VIENNA (AFP) – A top EU official on Friday said that Italy’s budget plans were going in the right direction despite calls for a major spending boost by the anti-establishment government in Rome.
Italy has become becoming a major concern for eurozone finance ministers who met in Vienna for the first time since Greece, their previous worry, ended its bailout programme in August.
Rome’s debt currently stands at a towering 132 per cent of gross domestic product (GDP), making Italy’s the second largest debt ratio in the eurozone after Greece.
But the anti-EU government in Rome, which brings together the far-right League party and the anti-establishment Five-Star Movement, is under pressure to meet electoral pledges and boost spending instead of slashing its deficit, as promised by the previous government.

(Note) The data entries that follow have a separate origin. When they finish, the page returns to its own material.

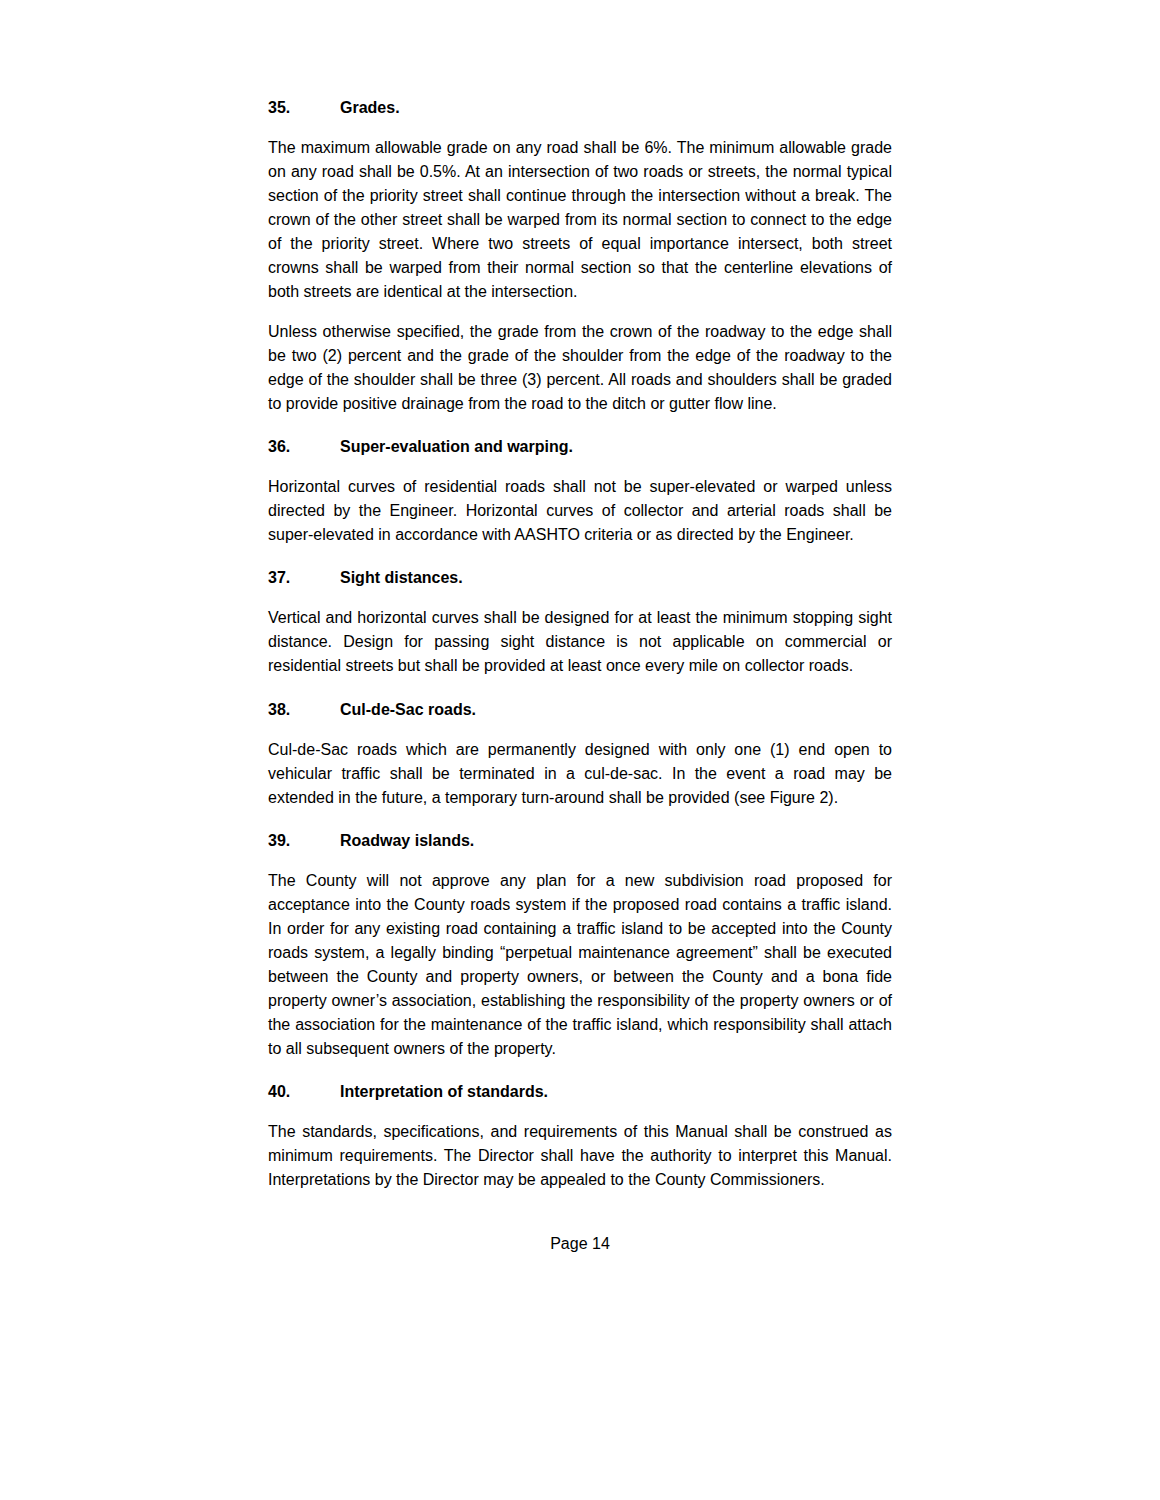35. Grades.
The maximum allowable grade on any road shall be 6%. The minimum allowable grade on any road shall be 0.5%. At an intersection of two roads or streets, the normal typical section of the priority street shall continue through the intersection without a break. The crown of the other street shall be warped from its normal section to connect to the edge of the priority street. Where two streets of equal importance intersect, both street crowns shall be warped from their normal section so that the centerline elevations of both streets are identical at the intersection.
Unless otherwise specified, the grade from the crown of the roadway to the edge shall be two (2) percent and the grade of the shoulder from the edge of the roadway to the edge of the shoulder shall be three (3) percent. All roads and shoulders shall be graded to provide positive drainage from the road to the ditch or gutter flow line.
36. Super-evaluation and warping.
Horizontal curves of residential roads shall not be super-elevated or warped unless directed by the Engineer. Horizontal curves of collector and arterial roads shall be super-elevated in accordance with AASHTO criteria or as directed by the Engineer.
37. Sight distances.
Vertical and horizontal curves shall be designed for at least the minimum stopping sight distance. Design for passing sight distance is not applicable on commercial or residential streets but shall be provided at least once every mile on collector roads.
38. Cul-de-Sac roads.
Cul-de-Sac roads which are permanently designed with only one (1) end open to vehicular traffic shall be terminated in a cul-de-sac. In the event a road may be extended in the future, a temporary turn-around shall be provided (see Figure 2).
39. Roadway islands.
The County will not approve any plan for a new subdivision road proposed for acceptance into the County roads system if the proposed road contains a traffic island. In order for any existing road containing a traffic island to be accepted into the County roads system, a legally binding “perpetual maintenance agreement” shall be executed between the County and property owners, or between the County and a bona fide property owner’s association, establishing the responsibility of the property owners or of the association for the maintenance of the traffic island, which responsibility shall attach to all subsequent owners of the property.
40. Interpretation of standards.
The standards, specifications, and requirements of this Manual shall be construed as minimum requirements. The Director shall have the authority to interpret this Manual. Interpretations by the Director may be appealed to the County Commissioners.
Page 14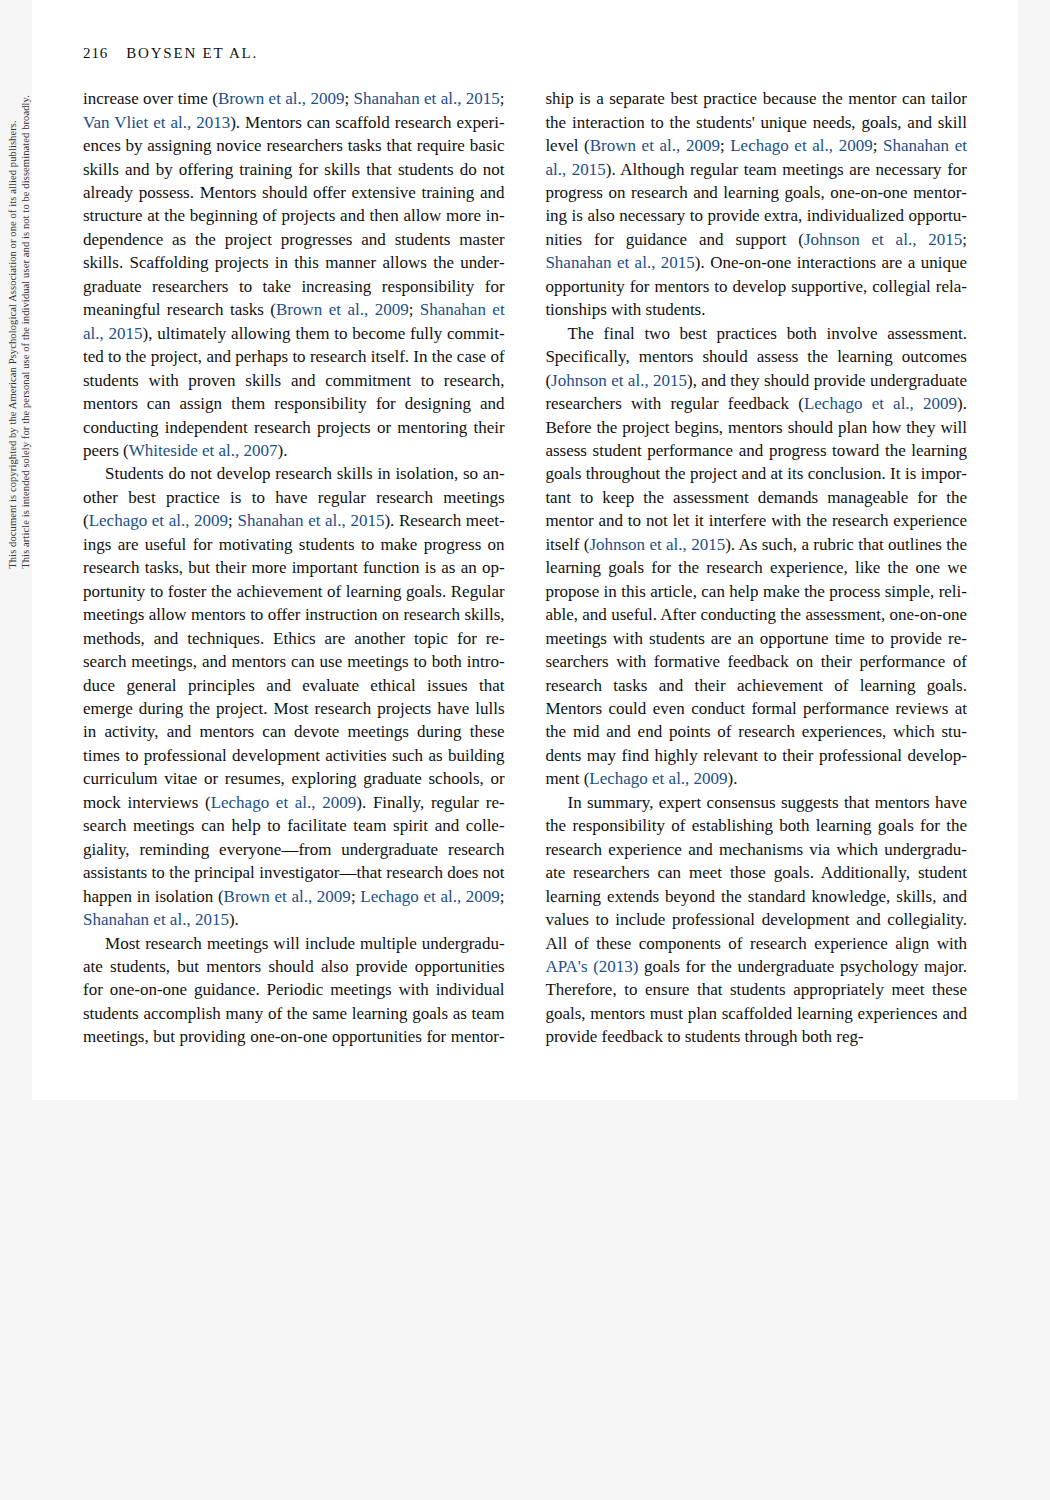This document is copyrighted by the American Psychological Association or one of its allied publishers.
This article is intended solely for the personal use of the individual user and is not to be disseminated broadly.
216 Boysen et al.
increase over time (Brown et al., 2009; Shanahan et al., 2015; Van Vliet et al., 2013). Mentors can scaffold research experiences by assigning novice researchers tasks that require basic skills and by offering training for skills that students do not already possess. Mentors should offer extensive training and structure at the beginning of projects and then allow more independence as the project progresses and students master skills. Scaffolding projects in this manner allows the undergraduate researchers to take increasing responsibility for meaningful research tasks (Brown et al., 2009; Shanahan et al., 2015), ultimately allowing them to become fully committed to the project, and perhaps to research itself. In the case of students with proven skills and commitment to research, mentors can assign them responsibility for designing and conducting independent research projects or mentoring their peers (Whiteside et al., 2007).
Students do not develop research skills in isolation, so another best practice is to have regular research meetings (Lechago et al., 2009; Shanahan et al., 2015). Research meetings are useful for motivating students to make progress on research tasks, but their more important function is as an opportunity to foster the achievement of learning goals. Regular meetings allow mentors to offer instruction on research skills, methods, and techniques. Ethics are another topic for research meetings, and mentors can use meetings to both introduce general principles and evaluate ethical issues that emerge during the project. Most research projects have lulls in activity, and mentors can devote meetings during these times to professional development activities such as building curriculum vitae or resumes, exploring graduate schools, or mock interviews (Lechago et al., 2009). Finally, regular research meetings can help to facilitate team spirit and collegiality, reminding everyone—from undergraduate research assistants to the principal investigator—that research does not happen in isolation (Brown et al., 2009; Lechago et al., 2009; Shanahan et al., 2015).
Most research meetings will include multiple undergraduate students, but mentors should also provide opportunities for one-on-one guidance. Periodic meetings with individual students accomplish many of the same learning goals as team meetings, but providing one-on-one opportunities for mentorship is a separate best practice because the mentor can tailor the interaction to the students' unique needs, goals, and skill level (Brown et al., 2009; Lechago et al., 2009; Shanahan et al., 2015). Although regular team meetings are necessary for progress on research and learning goals, one-on-one mentoring is also necessary to provide extra, individualized opportunities for guidance and support (Johnson et al., 2015; Shanahan et al., 2015). One-on-one interactions are a unique opportunity for mentors to develop supportive, collegial relationships with students.
The final two best practices both involve assessment. Specifically, mentors should assess the learning outcomes (Johnson et al., 2015), and they should provide undergraduate researchers with regular feedback (Lechago et al., 2009). Before the project begins, mentors should plan how they will assess student performance and progress toward the learning goals throughout the project and at its conclusion. It is important to keep the assessment demands manageable for the mentor and to not let it interfere with the research experience itself (Johnson et al., 2015). As such, a rubric that outlines the learning goals for the research experience, like the one we propose in this article, can help make the process simple, reliable, and useful. After conducting the assessment, one-on-one meetings with students are an opportune time to provide researchers with formative feedback on their performance of research tasks and their achievement of learning goals. Mentors could even conduct formal performance reviews at the mid and end points of research experiences, which students may find highly relevant to their professional development (Lechago et al., 2009).
In summary, expert consensus suggests that mentors have the responsibility of establishing both learning goals for the research experience and mechanisms via which undergraduate researchers can meet those goals. Additionally, student learning extends beyond the standard knowledge, skills, and values to include professional development and collegiality. All of these components of research experience align with APA's (2013) goals for the undergraduate psychology major. Therefore, to ensure that students appropriately meet these goals, mentors must plan scaffolded learning experiences and provide feedback to students through both reg-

“Minister (Giovanni) Tria assured me that currently the budget which is under preparation foresees improvement on the structural balance of Italy’s budget,” Vice President of the European Commission Valdis Dombrovskis told a news conference.
“This clearly is a commitment which goes into right direction,” he added after meeting Tria on the sidelines of the talks in Austria.
The fragile state of Italy’s economy has reawakened memories of the debt crisis amid dangers that Italy could face punitive measures by its EU partners if it insisted on breaking bloc rules on running excessive deficits and high debt.
“I expect and hope that Italy will, in the next few days too, present an appropriate and sensible proposal for the 2019 budget,” said Finance Minister from Austria Hartwig Loger. Austria holds the EU’s rotating presidency.
“If Italy should … come up with another proposal, I assume that the European Union will provide a suitable response,” he said.